**What to do**
A) Using the code review thread, decide whether each statement agrees with it: (i) the function filtering pass is said to run immediately after the marking pass; (ii) the reviewer states that separate passes are guaranteed to run one after the other; (iii) the Jul 12 update added an omp prefix to earlier tests. For each, answer yes or no and quote the deciding words.
B) Reproduce the code review thread verbatim, from "In this case, it's" up to and including "kind of library.".

**Provided passage**
►

In this case, it's not going to apply declare target to it unfortunately, as it's not a function or a call, it's I suppose effectively a builtin at this point, until it's lowered. In theory, you could extend the pass to support marking of these I imagine, or look at it as falling under something defined in another compilation unit e.g. some kind of library.

However, in either case, from my current understanding, I believe it's a non-issue. The function filtering pass will execute immediately after this and provided the function it exists in, in this example. mysin survives the culling, it will just be lowered as normal with no other affects at the moment, so the math.sin function would just go through it's regular lowering, and if it happens to spawn a new function, then that's fine, it will not be harmed or go through any other alterations other than regular lowering.

agozillon updated this revision to Diff 539616.Jul 12 2023, 9:55 AM
  • Pass name change
  • remove omp from test
  • rename other tests I've added with similar omp prefix
  • tidy up test as suggested
agozillon added a comment.EditedJul 12 2023, 9:56 AM

Applied reviewer nits in the last series of commits and also removed omp- prefix from previous tests I wrote and added the prefix to while I was there, just to keep consistency.

However, in either case, from my current understanding, I believe it's a non-issue. The function filtering pass will execute immediately after this and provided the function it exists in, in this example. mysin survives the culling, it will just be lowered as normal with no other affects at the moment, so the math.sin function would just go through it's regular lowering, and if it happens to spawn a new function, then that's fine, it will not be harmed or go through any other alterations other than regular lowering.

When it is written as different passes, there is no guarantee that these passes will be invoked one after the other. In Flang we can probably control this. Would combining the marking and erasing passes be better? Are there any other uses for having these declare target attributes? From your existing reply, i am assuming that is the only use.

Also, the best example for the situation I mentioned previously is the following.

subroutine sb1(x, y, i)
  real :: x, y
  integer(kind=8) :: i
  !$omp declare target
  y = x ** i
end subroutine
func.func @sb1_(%arg0: !fir.ref<f32> {fir.bindc_name = "x"}, %arg1: !fir.ref<f32> {fir.bindc_name = "y"}, %arg2: !fir.ref<i64> {fir.bindc_name = "i"}) attributes {omp.declare_target = #omp.declaretarget<device_type = (any), capture_clause = (to)>} {
  %0 = fir.load %arg0 : !fir.ref<f32>
  %1 = fir.load %arg2 : !fir.ref<i64>
  %2 = call @__mlir_math_fpowi_f32_i64(%0, %1) : (f32, i64) -> f32
  fir.store %2 to %arg1 : !fir.ref<f32>
  return
}

func.func private @__mlir_math_fpowi_f32_i64(%arg0: f32, %arg1: i64) -> f32 attributes {llvm.linkage = #llvm.linkage<linkonce_odr>} {
  %cst = arith.constant 1.000000e+00 : f32
  ...
}

Some comments inline. Looks Good. Please wait for one more acceptance.

flang/lib/Optimizer/Transforms/OMPMarkDeclareTarget.cpp
26

Cant the moduleOp be part of the class so that you do not have to pass it around?

◄

**Source material**

►

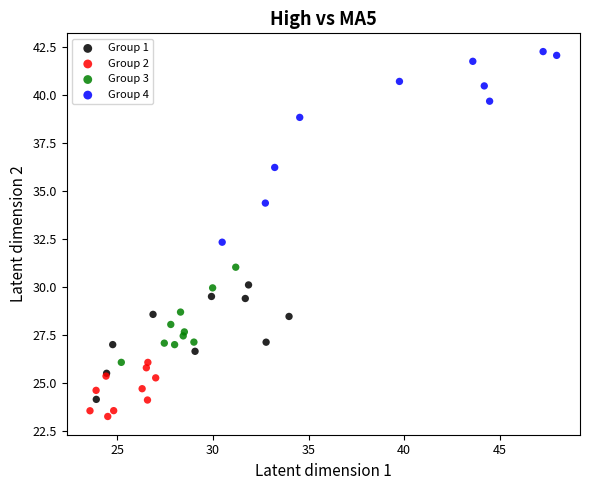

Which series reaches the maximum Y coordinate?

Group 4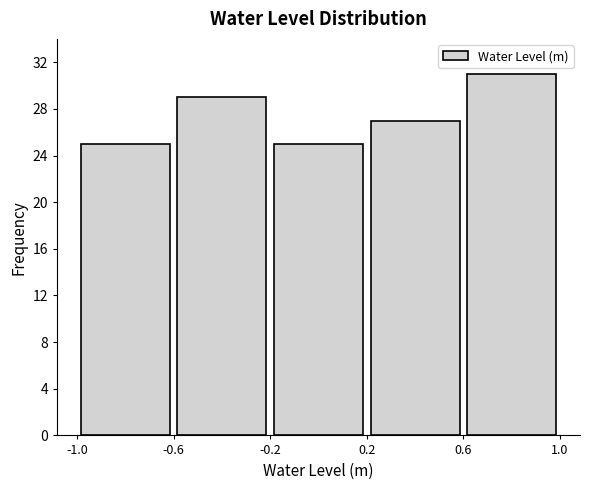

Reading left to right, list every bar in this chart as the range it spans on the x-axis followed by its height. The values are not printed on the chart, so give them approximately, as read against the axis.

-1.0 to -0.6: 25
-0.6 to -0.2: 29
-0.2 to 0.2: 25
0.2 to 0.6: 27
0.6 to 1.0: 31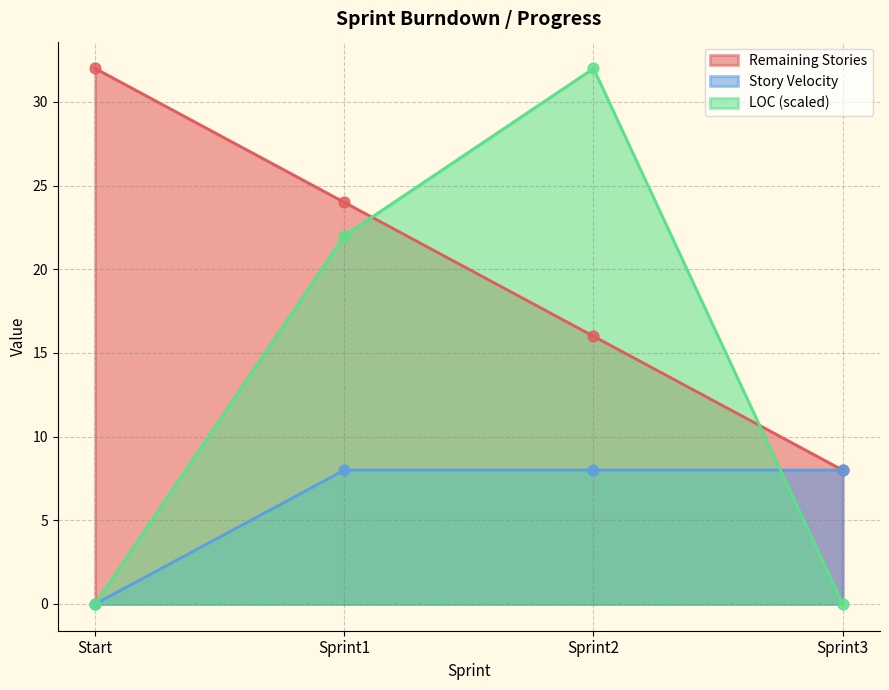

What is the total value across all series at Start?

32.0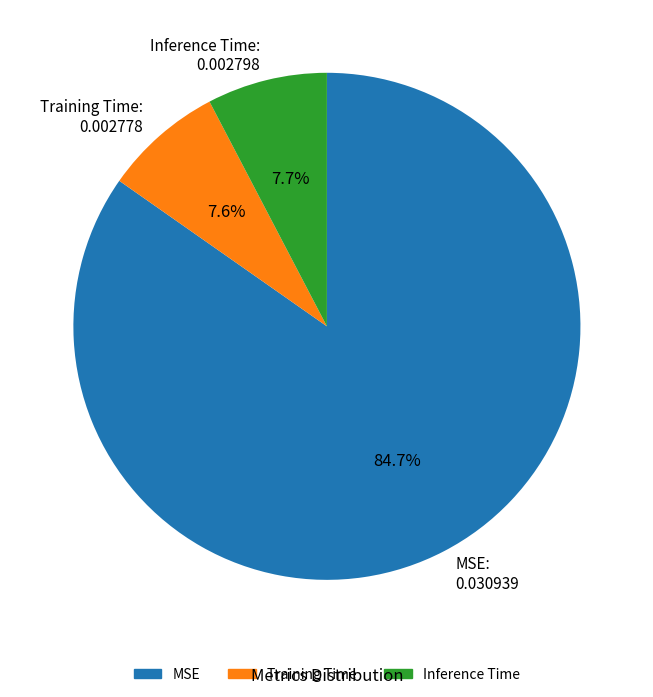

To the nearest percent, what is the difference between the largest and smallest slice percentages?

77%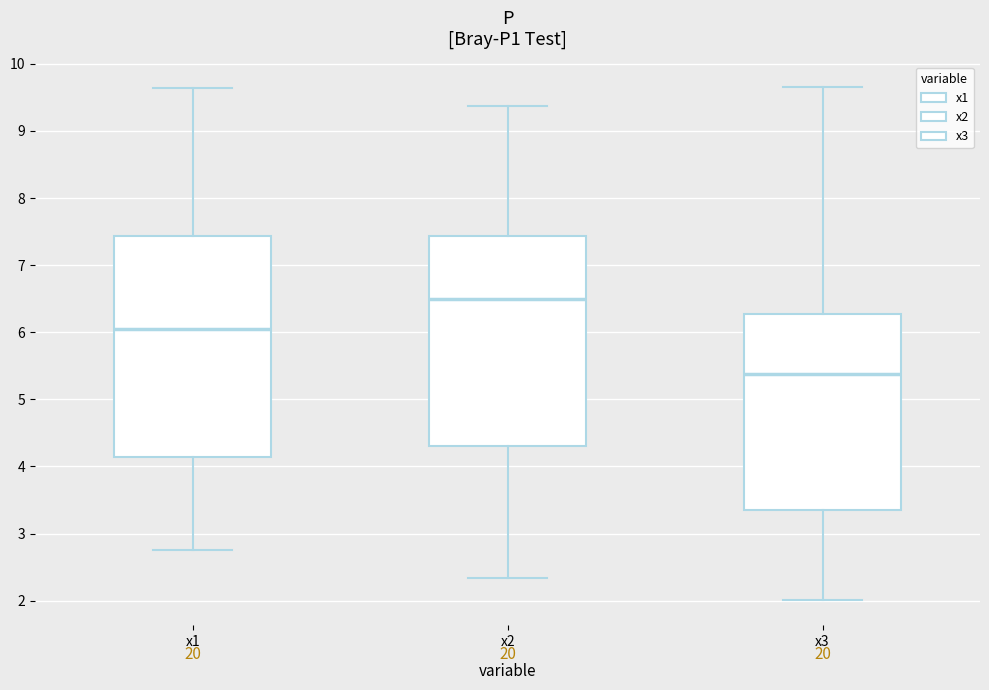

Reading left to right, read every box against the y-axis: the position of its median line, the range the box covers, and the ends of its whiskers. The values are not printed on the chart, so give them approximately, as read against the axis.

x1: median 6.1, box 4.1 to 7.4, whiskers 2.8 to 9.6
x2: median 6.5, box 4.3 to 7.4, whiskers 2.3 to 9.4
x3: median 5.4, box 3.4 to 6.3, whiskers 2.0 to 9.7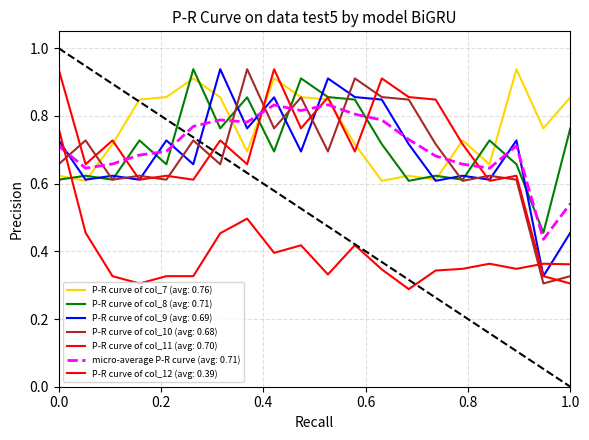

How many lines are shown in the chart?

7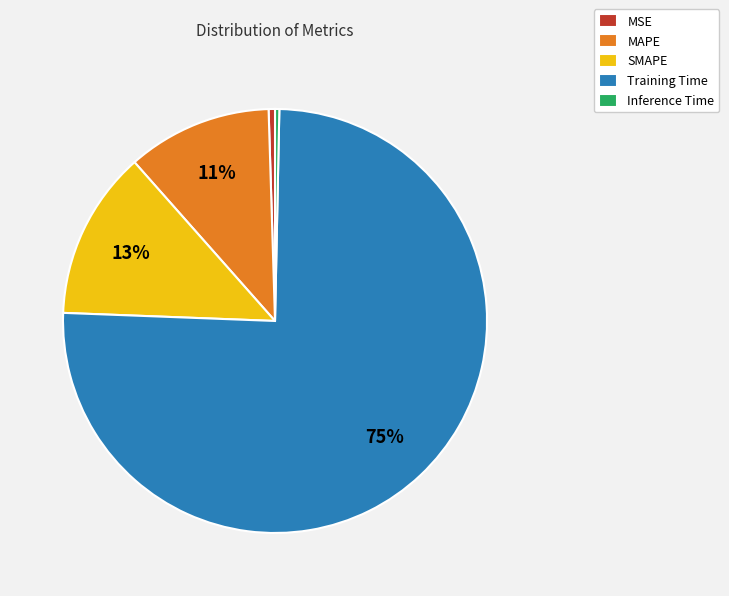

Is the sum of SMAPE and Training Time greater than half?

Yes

◄
►

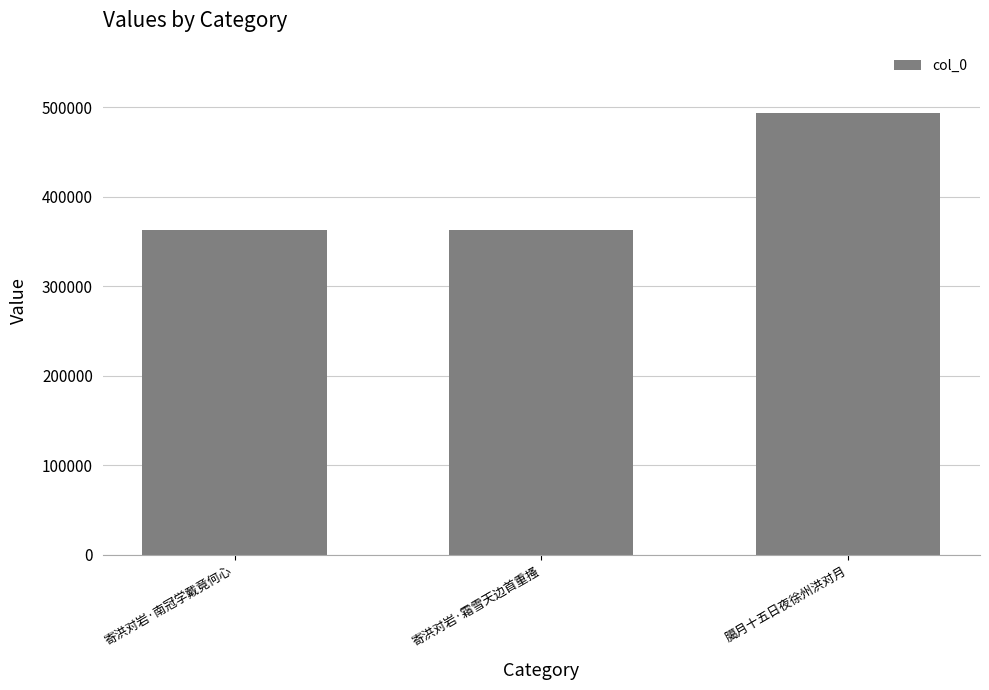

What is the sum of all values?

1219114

◄

**Answers below**
A)
(i) Yes: "The function filtering pass will execute immediately after this"
(ii) No: "When it is written as different passes, there is no guarantee that these passes will be invoked one after the other."
(iii) No: "removed omp- prefix from previous tests I wrote"

B)
In this case, it's not going to apply declare target to it unfortunately, as it's not a function or a call, it's I suppose effectively a builtin at this point, until it's lowered. In theory, you could extend the pass to support marking of these I imagine, or look at it as falling under something defined in another compilation unit e.g. some kind of library.